Il en résulte que le retrait litigieux ne peut être exercé que si, antérieurement à la cession, une instance a été engagée sur le bien fondé du droit cédé et que ce procès se trouve en cours au jour de la cession, ce qui n’est pas le cas en l’espèce, puisqu’aucun procès portant sur le fond du droit n’avait été engagé avant la cession de créance et que cette créance résulte de l’ordonnance portant injonction de payer du 26 novembre 2009, régulièrement signifiée et non frappée d’opposition dans le délai d’un mois prévu par l’article 1416 alinéa 2 du code de procédure civile, courant à compter de la dénonciation à la personne de Mme Y, de la saisie attribution en cause.
Les conditions d’exercice du droit de retrait n’étant pas réunies, le rejet de la demande de cantonnement mérite approbation.
* Sur la prescription des intérêts :
Les appelants soutiennent à juste titre que doivent être déduits de la créance les intérêts calculés à compter du 7 février 2014, antérieurs de plus de cinq ans à la saisie attribution pratiquée le 2 avril 2019.
Sera donc déduite la somme de 0,06 euros correspondant aux intérêts au taux légal (0,04%) ayant couru sur le principal de 946,44 euros pendant 54 jours (du 7 février 2014 au 1er avril 2014 inclus) et la saisie attribution sera en conséquence validée à hauteur de la somme de 1661,66 euros, le jugement étant infirmé sur le quantum.
* Sur les autres demandes :
Le rejet par le premier juge de la demande de délais de paiement qui ne fait pas l’objet de critique sera en conséquence confirmé.

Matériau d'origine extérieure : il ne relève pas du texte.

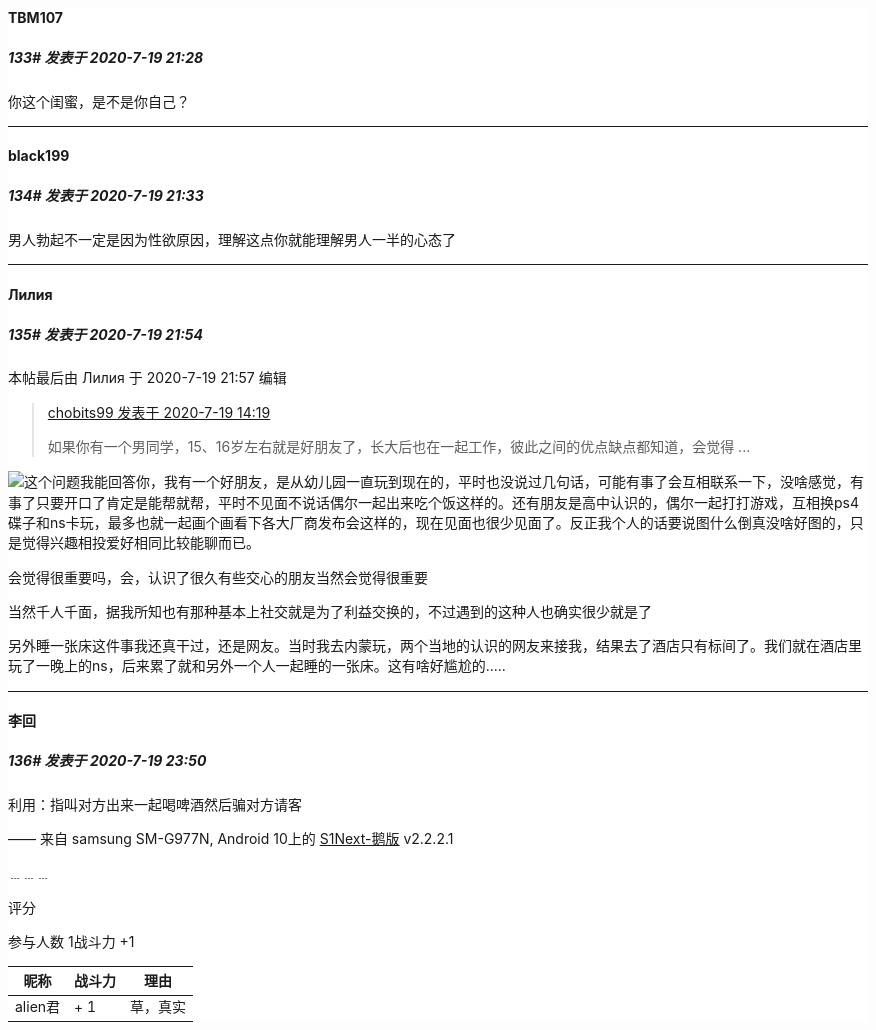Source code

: ####  TBM107  
##### 133#       发表于 2020-7-19 21:28


你这个闺蜜，是不是你自己？


-----

####  black199  
##### 134#       发表于 2020-7-19 21:33


男人勃起不一定是因为性欲原因，理解这点你就能理解男人一半的心态了


-----

####  Лилия  
##### 135#       发表于 2020-7-19 21:54


 本帖最后由 Лилия 于 2020-7-19 21:57 编辑 
<blockquote><a href="httphttps://bbs.saraba1st.com/2b/forum.php?mod=redirect&amp;goto=findpost&amp;pid=48151326&amp;ptid=1947789" target="_blank">chobits99 发表于 2020-7-19 14:19</a>

如果你有一个男同学，15、16岁左右就是好朋友了，长大后也在一起工作，彼此之间的优点缺点都知道，会觉得 ...</blockquote>
<img src="https://static.saraba1st.com/image/smiley/face2017/068.png" referrerpolicy="no-referrer">这个问题我能回答你，我有一个好朋友，是从幼儿园一直玩到现在的，平时也没说过几句话，可能有事了会互相联系一下，没啥感觉，有事了只要开口了肯定是能帮就帮，平时不见面不说话偶尔一起出来吃个饭这样的。还有朋友是高中认识的，偶尔一起打打游戏，互相换ps4碟子和ns卡玩，最多也就一起画个画看下各大厂商发布会这样的，现在见面也很少见面了。反正我个人的话要说图什么倒真没啥好图的，只是觉得兴趣相投爱好相同比较能聊而已。

会觉得很重要吗，会，认识了很久有些交心的朋友当然会觉得很重要

当然千人千面，据我所知也有那种基本上社交就是为了利益交换的，不过遇到的这种人也确实很少就是了

另外睡一张床这件事我还真干过，还是网友。当时我去内蒙玩，两个当地的认识的网友来接我，结果去了酒店只有标间了。我们就在酒店里玩了一晚上的ns，后来累了就和另外一个人一起睡的一张床。这有啥好尴尬的.....


-----

####  李回  
##### 136#       发表于 2020-7-19 23:50


利用：指叫对方出来一起喝啤酒然后骗对方请客

—— 来自 samsung SM-G977N, Android 10上的 [S1Next-鹅版](https://github.com/ykrank/S1-Next/releases) v2.2.2.1


﹍﹍﹍

评分


 参与人数 1战斗力 +1

|昵称|战斗力|理由|
|----|---|---|
| alien君| + 1|草，真实|
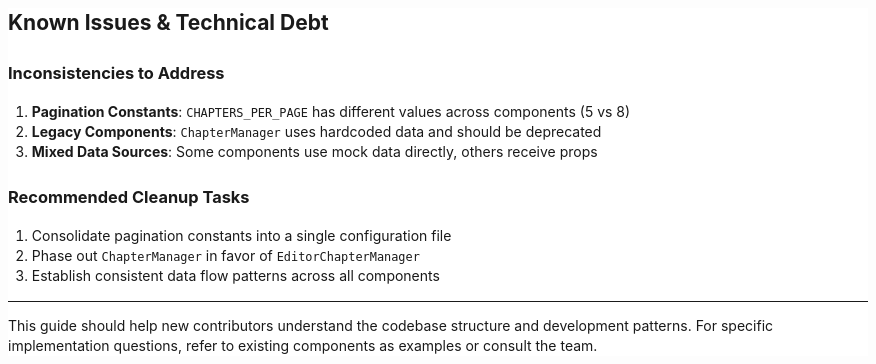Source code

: ## Known Issues & Technical Debt

### Inconsistencies to Address
1. **Pagination Constants**: `CHAPTERS_PER_PAGE` has different values across components (5 vs 8)
2. **Legacy Components**: `ChapterManager` uses hardcoded data and should be deprecated
3. **Mixed Data Sources**: Some components use mock data directly, others receive props

### Recommended Cleanup Tasks
1. Consolidate pagination constants into a single configuration file
2. Phase out `ChapterManager` in favor of `EditorChapterManager`
3. Establish consistent data flow patterns across all components

---

This guide should help new contributors understand the codebase structure and development patterns. For specific implementation questions, refer to existing components as examples or consult the team.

M. et Mme X qui succombent pour l’essentiel dans leur recours supporteront les dépens d’appel et tenus de verser à l’intimée une indemnité complémentaire sur le fondement de l’article 700 du code de procédure civile dans les conditions précisées au dispositif ci-après.
PAR CES MOTIFS
La cour, après en avoir délibéré, statuant par arrêt contradictoire prononcé par mise à disposition au greffe,
CONFIRME le jugement déféré excepté sur le montant de la créance de la société 1640 Investment
4,
Statuant à nouveau du chef infirmé,
FIXE à la somme de 1661,66 euros la créance de la société 1640 Investment 4 et valide le procès verbal de saisie attribution du 2 avril 2019 à hauteur de cette somme.
Y Ajoutant,
CONDAMNE Mme B X née Y et M. C X à payer à la société 1640 Investment 4 la somme de 2 500 euros en application des dispositions de l’article 700 du code de procédure civile,
REJETTE les autres demandes,
CONDAMNE in solidum Mme B X née Y et M. C X aux dépens d’appel.